Yes, the multiplicative model (RMSE: 58.55) outperforms the seasonal naïve model (RMSE: 479.76).
# Load necessary libraries
library(fable)
library(tsibble)
library(ggplot2)
library(dplyr)
# Split the data into training (up to the end of 2010) and test sets
train_data <- retail_data |> filter(Month <= yearmonth("2010 Dec"))
test_data <- retail_data |> filter(Month > yearmonth("2010 Dec"))
# 1. Train the multiplicative model on the training data
fit_multiplicative_train <- train_data |>
model(Multiplicative = ETS(Turnover ~ error("A") + trend("A") + season("M")))
# 2. Generate forecasts for the test period (from 2011 onward)
forecasts_multiplicative <- fit_multiplicative_train |>
forecast(new_data = test_data)
# 3. Calculate RMSE for the test set
accuracy_multiplicative_test <- accuracy(forecasts_multiplicative, test_data)
rmse_multiplicative_test <- accuracy_multiplicative_test$RMSE
print(paste("Test RMSE for Multiplicative Model:", rmse_multiplicative_test))
## [1] "Test RMSE for Multiplicative Model: 59.2242845353677"
# 4. Seasonal naïve approach for comparison
fit_naive <- train_data |>
model(SeasonalNaive = SNAIVE(Turnover))
# Generate seasonal naive forecasts
forecasts_naive <- fit_naive |>
forecast(new_data = test_data)
# Calculate RMSE for seasonal naive model
accuracy_naive_test <- accuracy(forecasts_naive, test_data)
rmse_naive_test <- accuracy_naive_test$RMSE
print(paste("Test RMSE for Seasonal Naive Model:", rmse_naive_test))
## [1] "Test RMSE for Seasonal Naive Model: 479.761827194842"
# Compare RMSEs
if (rmse_multiplicative_test < rmse_naive_test) {
print("Multiplicative model beats the seasonal naive approach.")
} else {
print("Seasonal naive approach is better.")
}
## [1] "Multiplicative model beats the seasonal naive approach."
For the same retail data, try an STL decomposition applied to the Box-Cox transformed series, followed by ETS on the seasonally adjusted data. How does that compare with your best previous forecasts on the test set?
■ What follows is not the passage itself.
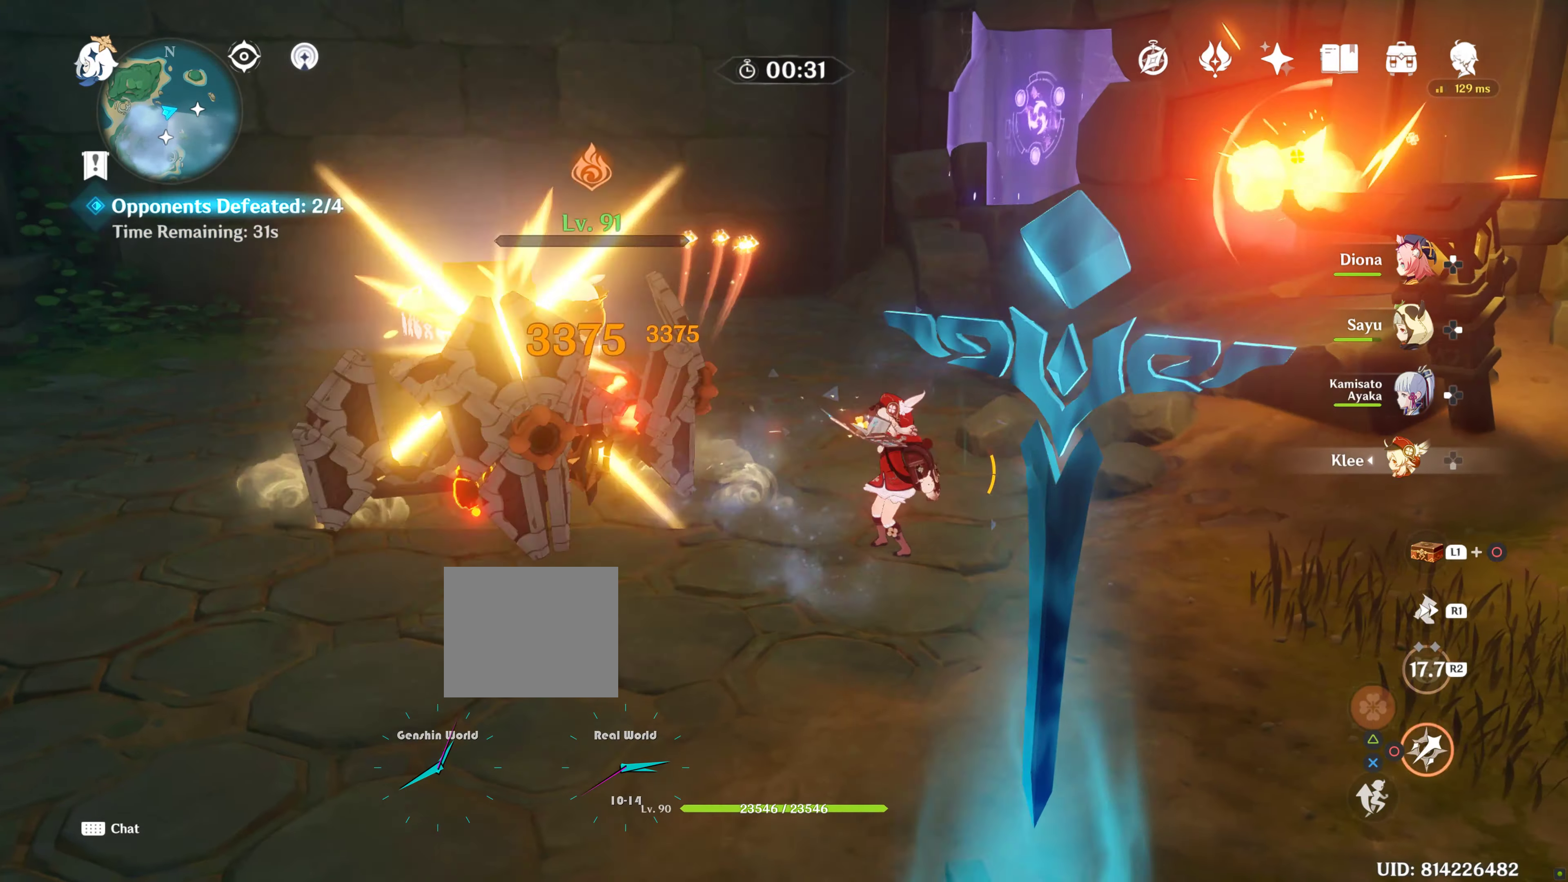
{"dt_ms": 500, "buttons": [], "left_stick": "up", "right_stick": "center", "events": [[83, "CIRCLE", "up"], [183, "CIRCLE", "down"], [266, "CIRCLE", "up"]]}
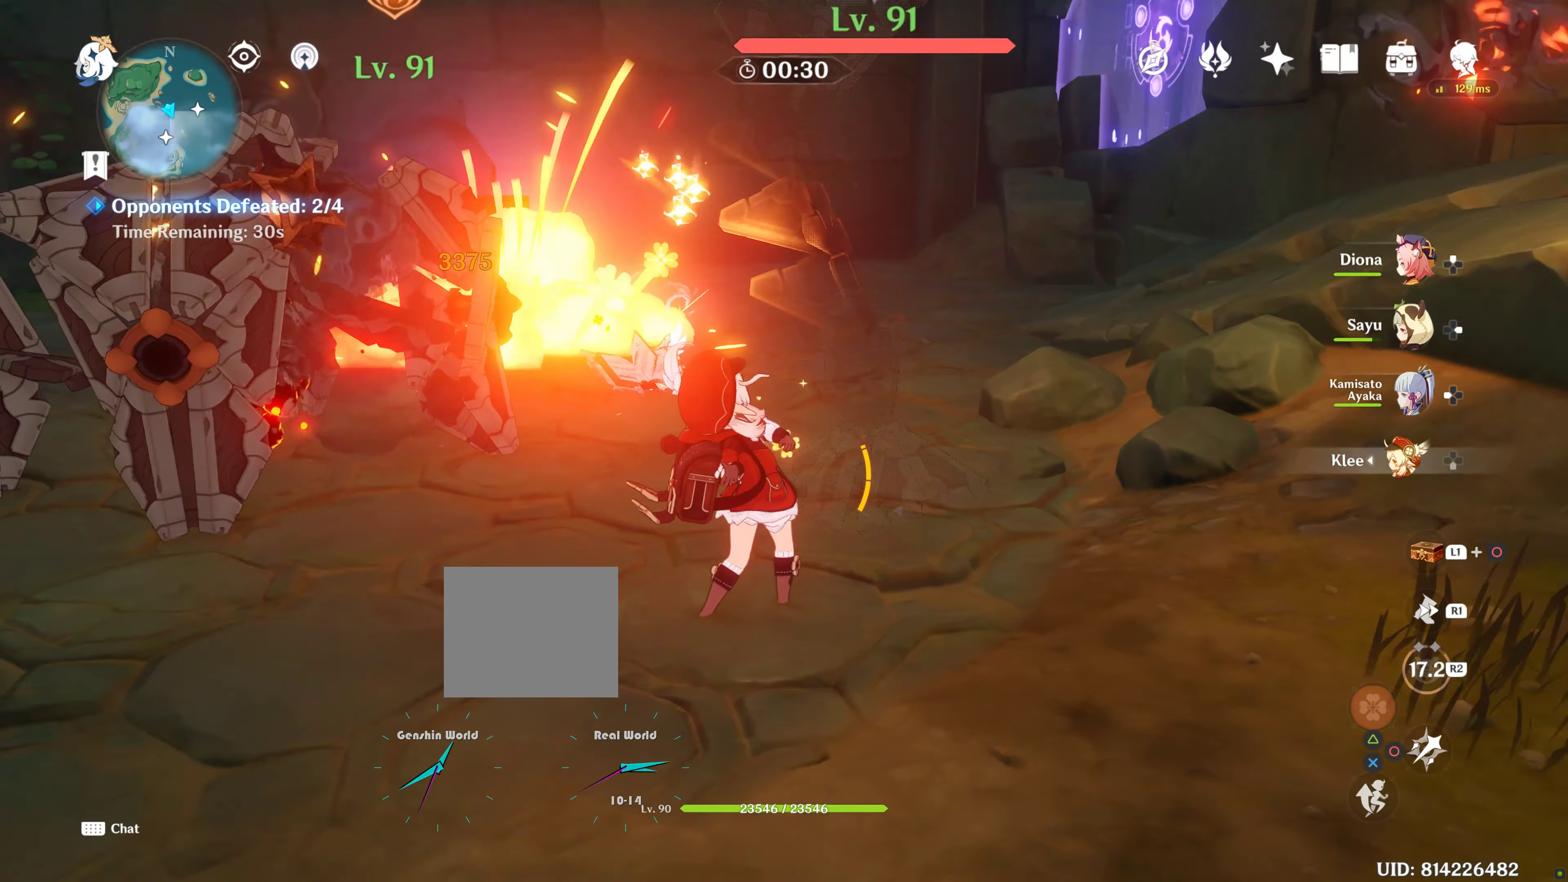
{"dt_ms": 500, "buttons": [], "left_stick": "up", "right_stick": "center", "events": []}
# Load necessary libraries
library(fable)
library(tsibble)
library(dplyr)
library(ggplot2)
# Apply Box-Cox transformation and STL decomposition, followed by ETS on seasonally adjusted data
fit_stl_ets <- retail_data |>
filter(Month <= yearmonth("2010 Dec")) |> # Use training data up to 2010
model(
STL_ETS = decomposition_model(
STL(Turnover ~ season(window = "periodic")),
ETS(season_adjust ~ error("A") + trend("A") + season("N"))
)
)
# Forecast on the test data (from 2011 onwards)
forecasts_stl_ets <- fit_stl_ets |>
forecast(new_data = retail_data |> filter(Month > yearmonth("2010 Dec")))
# Compute the RMSE for the STL-ETS model on the test data using the original Turnover values
accuracy_stl_ets <- accuracy(forecasts_stl_ets, retail_data |> filter(Month > yearmonth("2010 Dec")))
rmse_stl_ets <- accuracy_stl_ets$RMSE
print(paste("Test RMSE for STL-ETS model:", rmse_stl_ets))
## [1] "Test RMSE for STL-ETS model: 112.860739361934"
# Assuming you have the RMSE for your previous multiplicative model
print(paste("Test RMSE for Multiplicative Model:", rmse_multiplicative_test))
## [1] "Test RMSE for Multiplicative Model: 59.2242845353677"
# Compare the RMSEs
if (rmse_stl_ets < rmse_multiplicative_test) {
print("STL-ETS model beats the Multiplicative Model.")
} else {
print("Multiplicative Model is better.")
}
## [1] "Multiplicative Model is better."